I read a post by George Burton some time back explaining the plot which he, Russell and Jeff were hatching and the thought of entering swilled around my brain for a week or two before something happened which had me tearing at my laptop bag in the affirmative.
My planned itinerary for a day off work was changed all of a sudden. So after a minor lie in I found myself with the day stretched out before me. After the gym I went fishing for the afternoon at Leamington Angling's Jubilee pools. The tench and roach were biting freely on the float and come hometime I'd had a great afternoon in the sun.
|.... and a Golden Tench!|
But it was once I returned home and was putting the gear away in the garage - the bricks of which had soaked up the sun's heat leaving it warm whilst outside the dusk air cooled rapidly - that I had a strong desire to write about fishing again.
Admittedly not actually going fishing that much is probably enough of a reason for this thought not to have occurred to me before then, but occur it did, so I put two and two together and surmised that entering the challenge might provide the required impetus to quench my thirst.

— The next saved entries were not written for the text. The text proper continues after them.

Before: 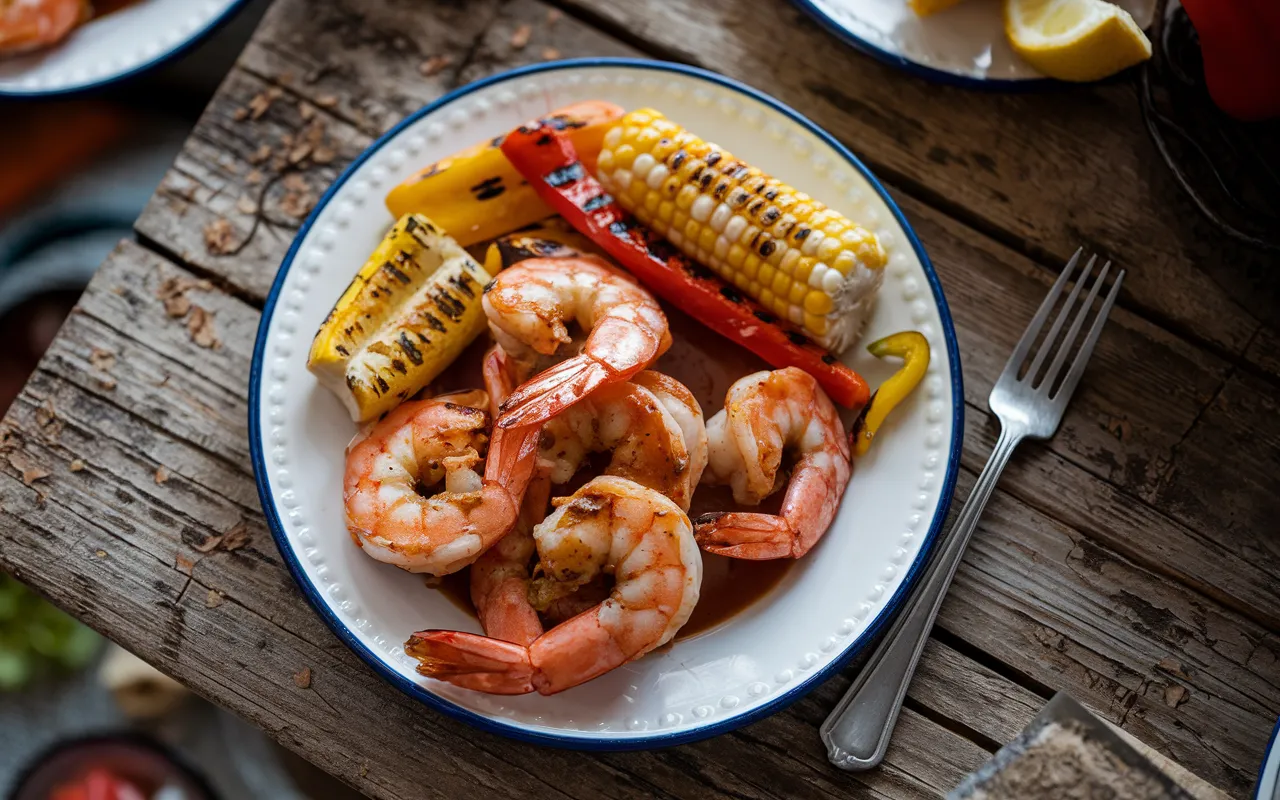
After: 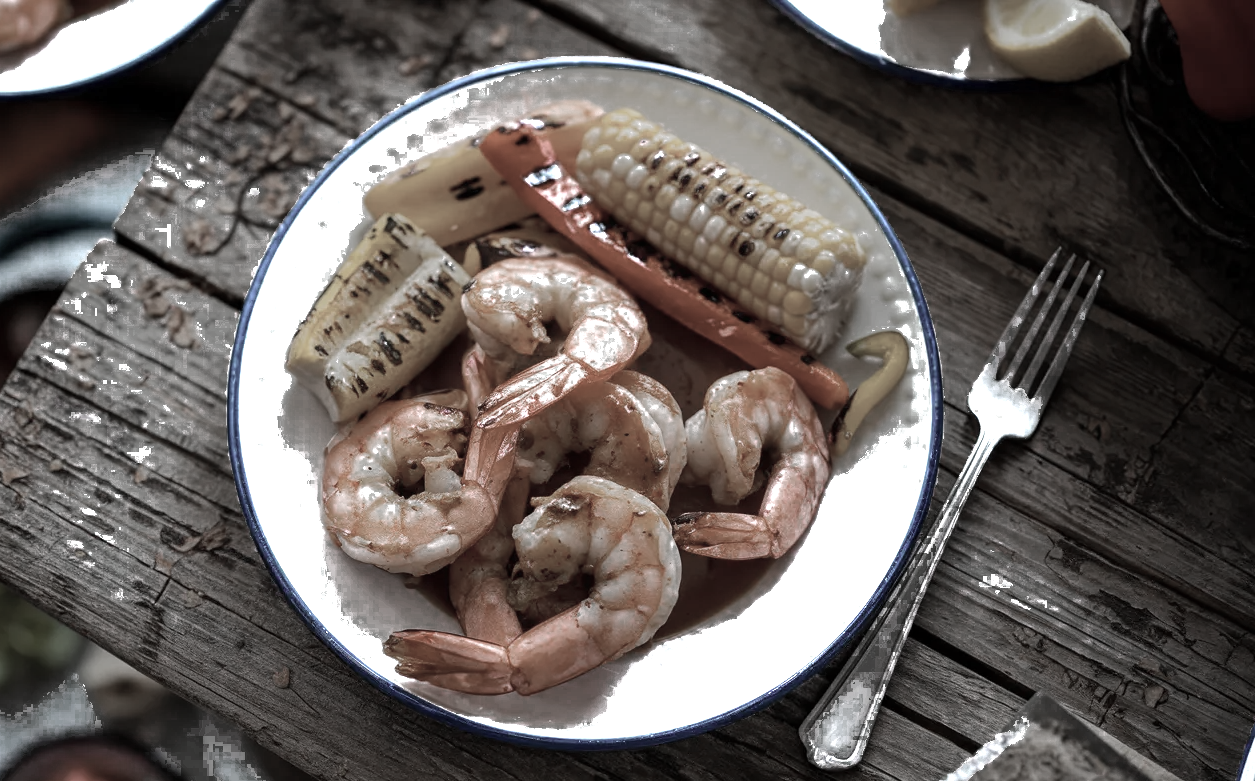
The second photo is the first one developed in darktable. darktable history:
color zones: curves: ch0 [(0, 0.613) (0.01, 0.613) (0.245, 0.448) (0.498, 0.529) (0.642, 0.665) (0.879, 0.777) (0.99, 0.613)]; ch1 [(0, 0.272) (0.219, 0.127) (0.724, 0.346)], process mode strong
crop: left 1.65%, right 0.282%, bottom 1.857%
contrast brightness saturation: saturation -0.091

I began my quest for mind-blowing monsters on the busy bank holiday campsite pool at the back of the Blue Lias reservoir. Now this is absolutely the wrong place to start such a quest as the small pool undoubtedly holds nothing to raise even the eyebrow of your seasoned specimen hunter, but with children in tow and a couple of shiny new whips to christen begin here it did.
We caught skimmers, rudd, perch and tench on the whips. The sun came out and the air-engines revved-up a stiff breeze.

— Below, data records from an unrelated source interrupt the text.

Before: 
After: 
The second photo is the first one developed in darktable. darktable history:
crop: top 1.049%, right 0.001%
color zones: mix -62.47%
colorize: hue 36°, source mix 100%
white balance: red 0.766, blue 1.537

By mid-afternoon bread crusts were flung and the noisy slurping commenced. A couple of small carp off the top quickly followed then a half-decent common could be seen making shapes for the loaf.
It's 'impressive' size meant things quickly became a good deal more serious for the children, and it was tracked to the windward bank on bended-knee and in hushed tones.
It fed cautiously, hard against the marginal grass and came and went a number of times.
I did what I do best and took cover amongst the foliage of a convenient sapling (I could hear them laughing at me in their caravans.....think about that....someone in a caravan laughing at you). I dangled my bread onto the water where I next expected leviathan to make an appearance, line perpendicular to the surface. Good as gold the dark shape materialised after an anxious few minutes and sipped down supper.
I horsed the fish away from danger and handed the rod to the eldest who did the rest with aplomb - with the odd squeal from her and clutch.
So here she is, all thirteen eight of her. Common as you like, fun to chase round a pool and a big lover of bread products.